MWD’s “Top Media Interrupter of The Week” gong is rapidly becoming one of its most popular – and prestigious – awards.  Now in its third week – the previous winners are David Speers and Fran (“I’m an activist”) Kelly.

So it was no surprise, then, when there was lotsa competition this week from all sections of the media. However, Insiders’ new presenter David (“Call me Speersy”) Speers was the hands down winner with a truly stunning performance when interviewing Home Affairs Minister Peter Dutton last Sunday.  For the record, Minister Dutton adopted a “Keep Calm and Carry On” approach – and gave an impression he was counting  Mr Speers’ interjections.  Or, perhaps, it was sheep.  Whatever the tactic, Peter Dutton emerged from the exchange with a tick for courtesy.  Not so Speersy.

Here’s a taste of the interview – where David Speers interviewed Peter Dutton, or was it the other way around? – on the ASIO director-general’s Annual Threat Assessment as it relates to right-wing extremism in Australia:

David Speers: Yeah but when it comes to the right-wing stuff, Minister, Australia has not proscribed any right-wing terror organisation, unlike other countries. And I know you said you haven’t been called on to do so by ASIO. Do we need to change the way the listing process works?

Peter Dutton: I don’t think we do. I think the listing process has served us well for a long period of time. It’s obviously an arduous process in that it needs to go for consultation to the States and Territories – to their first officers – and it’s signed off by the Prime Minister as well. But I have not rejected advice from ASIO. If ASIO’s recommended a listing [indistinct]. I’ve been criticised for not listing Hezbollah over the course of the last 12 months or so. But the agencies look at all of this. And we don’t have a presence in our country of some of these right-wing groups as well so if there’s–

David Speers: [interjecting] Well the problem’s growing according to the ASIO boss [speaking at the same time]

Peter Dutton: – a presence, if there’s an emerging [David Speers interjects, speaking at the same time]. If there’s an emerging, and if the ASIO boss believes that there’s a case for listing I promise you that [extreme right wing] organisation will be listed. We’re completely blind to where people are–

David Speers: [interjecting] Well just on that

Peter Dutton: On the spectrum, I want to make sure we neutralise that–

David Speers: [interjecting] You said, speaking of the spectrum [speaking at the same time]. You seem to suggest this week that Islamist terrorism is left wing terrorism. Can you clarify that, is that what you’re suggesting?
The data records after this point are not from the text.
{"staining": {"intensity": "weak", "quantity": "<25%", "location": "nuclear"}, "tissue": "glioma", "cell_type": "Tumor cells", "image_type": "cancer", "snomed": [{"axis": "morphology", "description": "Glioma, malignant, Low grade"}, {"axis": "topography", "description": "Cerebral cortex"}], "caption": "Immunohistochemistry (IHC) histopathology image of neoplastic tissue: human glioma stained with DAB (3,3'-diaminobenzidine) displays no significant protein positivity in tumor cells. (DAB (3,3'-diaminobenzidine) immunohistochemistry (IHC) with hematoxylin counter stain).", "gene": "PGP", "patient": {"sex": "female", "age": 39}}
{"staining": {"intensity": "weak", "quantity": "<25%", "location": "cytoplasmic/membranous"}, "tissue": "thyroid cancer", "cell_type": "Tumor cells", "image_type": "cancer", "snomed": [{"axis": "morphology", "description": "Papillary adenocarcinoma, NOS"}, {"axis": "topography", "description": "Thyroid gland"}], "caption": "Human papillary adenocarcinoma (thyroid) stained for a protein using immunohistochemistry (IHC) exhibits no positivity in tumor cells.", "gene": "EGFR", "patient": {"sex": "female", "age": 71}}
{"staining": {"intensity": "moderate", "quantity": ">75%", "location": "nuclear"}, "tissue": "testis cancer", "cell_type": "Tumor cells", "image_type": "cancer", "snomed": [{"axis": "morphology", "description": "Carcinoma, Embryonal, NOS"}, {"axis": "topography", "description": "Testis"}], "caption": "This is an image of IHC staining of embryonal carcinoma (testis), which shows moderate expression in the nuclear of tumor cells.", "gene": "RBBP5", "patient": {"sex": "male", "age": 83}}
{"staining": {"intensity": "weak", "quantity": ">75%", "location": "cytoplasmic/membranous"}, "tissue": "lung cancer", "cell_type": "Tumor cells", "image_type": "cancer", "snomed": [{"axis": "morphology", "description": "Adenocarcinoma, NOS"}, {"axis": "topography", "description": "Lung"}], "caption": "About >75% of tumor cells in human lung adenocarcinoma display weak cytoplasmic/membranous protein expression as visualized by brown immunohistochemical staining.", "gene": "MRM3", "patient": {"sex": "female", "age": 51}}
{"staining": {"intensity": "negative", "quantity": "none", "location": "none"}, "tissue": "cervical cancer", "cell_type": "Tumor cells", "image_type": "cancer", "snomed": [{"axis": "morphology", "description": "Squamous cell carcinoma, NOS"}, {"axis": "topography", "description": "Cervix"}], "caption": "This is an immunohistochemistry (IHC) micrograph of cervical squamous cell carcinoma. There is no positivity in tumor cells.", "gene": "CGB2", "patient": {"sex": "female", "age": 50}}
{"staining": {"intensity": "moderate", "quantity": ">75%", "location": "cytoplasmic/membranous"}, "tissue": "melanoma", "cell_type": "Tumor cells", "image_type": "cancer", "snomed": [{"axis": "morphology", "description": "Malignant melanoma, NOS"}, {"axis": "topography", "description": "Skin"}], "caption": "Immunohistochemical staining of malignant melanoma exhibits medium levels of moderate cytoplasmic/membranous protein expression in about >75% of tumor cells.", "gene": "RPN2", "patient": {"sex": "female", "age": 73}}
Peter Dutton: I just think, the point I was making David, is I’m just completely blind to somebody’s religious beliefs, their mindsets–

David Speers: [interjecting] Sure but is Islamist terrorism left-wing?

Peter Dutton: You could put it wherever you like on the spectrum–

David Speers: [interjecting] I’m asking where you put it.

Peter Dutton: Well my, I put it in the same lunacy basket as I do those on the right-wing and-

David Speers: [interjecting] Okay but it’s not left-wing is it?

Peter Dutton: And I don’t believe that we should tolerate people acting outside of the law wherever they are on the spectrum so–

David Speers: [interjecting] Okay but it’s not left-wing is it? Islamist terrorism?

Peter Dutton: It’s, it’s, it’s an organisation that’s on the spectrum David. And it doesn’t matter where they are.

David Speers: Doesn’t ASIO say that it doesn’t fit on a left/right continuum?

Peter Dutton: You can get into the semantics of it–

David Speers: [interjecting] Well you are Minister, that’s the point I’m saying. You’ve suggested it’s left-wing. It’s not is it?

Peter Dutton: David, the point that I would make is wherever people are on the spectrum, if they are terrorists, if they pose a threat to Australians, and I think I’ve demonstrated this in my time in this portfolio–

David Speers: [interjecting] Sure, but it’s important to be accurate about what you’re trying to fight here isn’t it? [talking at the same time]

Peter Dutton: We are not discriminating against anyone [David Speers interjects, talking at the same time] except on the basis that they pose a threat to our country. So that’s the approach I’ve taken.

As the saying goes, “Back to you Speersy” – and well done last Sunday.